Silas Deane, who early in 1776 was commissioned by authority of Congress to go to France as a political and commercial agent, wrote as follows to the Committee of Secret Correspondence:

"PARIS, 1st December, 1776. "To effect any considerable loan in Europe is perhaps difficult. * * * It is obvious, that let the loan be made when it will, it must have a day fixed for payment, and respect to some fund appropriated to that purpose. The relying on future taxes is holding up to the people a succession of distresses and burthens wliich are not to cease even with the war itself; whereas, could they have a prospect of paying the expenses of the war at the close of it, and enjoying the remainder of their fortunes clear of incumbrance, it must greatly encourage and animate both the public and private spirit in pushing it on with vigor. * * * The good and wise part, the lovers of liberty and human happiness, look forward to the establishment of American freedom and independence as an event, which will secure to them and their descendants an asylum from the effects and violence of despotic power, daily gaining ground in every part of Europe.
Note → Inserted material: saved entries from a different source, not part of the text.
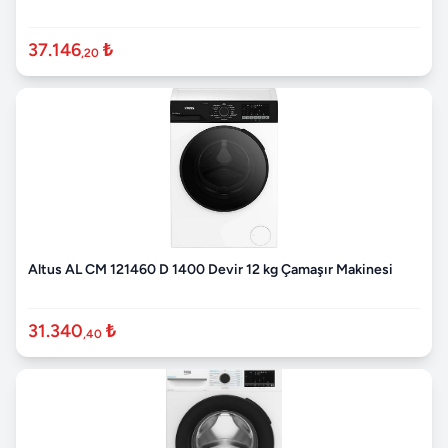
37.146
₺
,20
Altus AL CM 121460 D 1400 Devir 12 kg Çamaşır Makinesi
31.340
₺
,40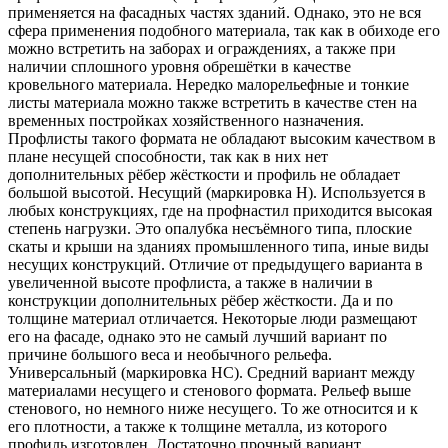
применяется на фасадных частях зданий. Однако, это не вся
сфера применения подобного материала, так как в обиходе его
можно встретить на заборах и ограждениях, а также при
наличии сплошного уровня обрешётки в качестве
кровельного материала. Нередко малорельефные и тонкие
листы материала можно также встретить в качестве стен на
временных постройках хозяйственного назначения.
Профлисты такого формата не обладают высоким качеством в
плане несущей способности, так как в них нет
дополнительных рёбер жёсткости и профиль не обладает
большой высотой. Несущий (маркировка Н). Используется в
любых конструкциях, где на профнастил приходится высокая
степень нагрузки. Это опалубка несъёмного типа, плоские
скаты и крыши на зданиях промышленного типа, иные виды
несущих конструкций. Отличие от предыдущего варианта в
увеличенной высоте профлиста, а также в наличии в
конструкции дополнительных рёбер жёсткости. Да и по
толщине материал отличается. Некоторые люди размещают
его на фасаде, однако это не самый лучший вариант по
причине большого веса и необычного рельефа.
Универсальный (маркировка НС). Средний вариант между
материалами несущего и стенового формата. Рельеф выше
стенового, но немного ниже несущего. То же относится и к
его плотности, а также к толщине металла, из которого
профиль изготовлен. Достаточно прочный вариант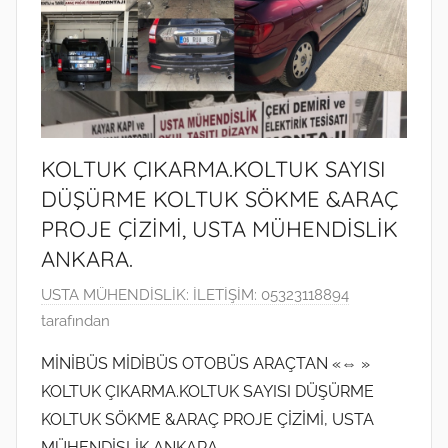
KOLTUK ÇIKARMA.KOLTUK SAYISI
DÜŞÜRME KOLTUK SÖKME &ARAÇ
PROJE ÇİZİMİ, USTA MÜHENDİSLİK
ANKARA.
3
USTA MÜHENDİSLİK: İLETİŞİM: 05323118894
A
tarafından
ğ
MİNİBÜS MİDİBÜS OTOBÜS ARAÇTAN «⇔ »
u
KOLTUK ÇIKARMA.KOLTUK SAYISI DÜŞÜRME
s
KOLTUK SÖKME &ARAÇ PROJE ÇİZİMİ, USTA
t
MÜHENDİSLİK ANKARA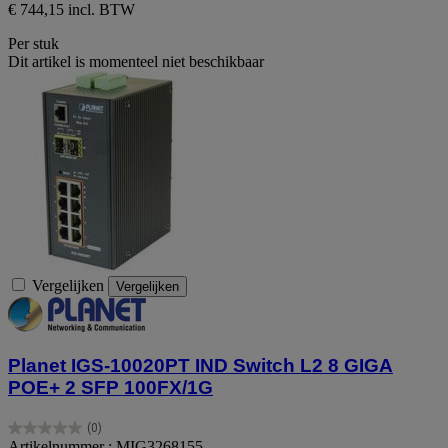
€ 744,15 incl. BTW
Per stuk
Dit artikel is momenteel niet beschikbaar
Vergelijken
Vergelijken
Planet IGS-10020PT IND Switch L2 8 GIGA
POE+ 2 SFP 100FX/1G
(0)
0.0
Artikelnummer : MIG3268155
From these and other considerations on which I need not be minute, emigration from Europe will be prodigious, immediately on the establishment of American independence. The consequence of this must be the rise of the lands already settled ; and a demand for new or uncultivated Jand. On this demand I conceive a certain fund may now be fixed. * * * I trace the river Ohio from its junction to its head, thence north to Lake Erie, on the south and west of that lake to Fort Detroit, which is in the latitude of Boston ; thence a west course to the Mississippi, and return to the place of my departure. These three lines, of near one thousand miles each, include an immense lerritory in a fine climate, well watered, and by accounts exceedingly fertile: it is not in.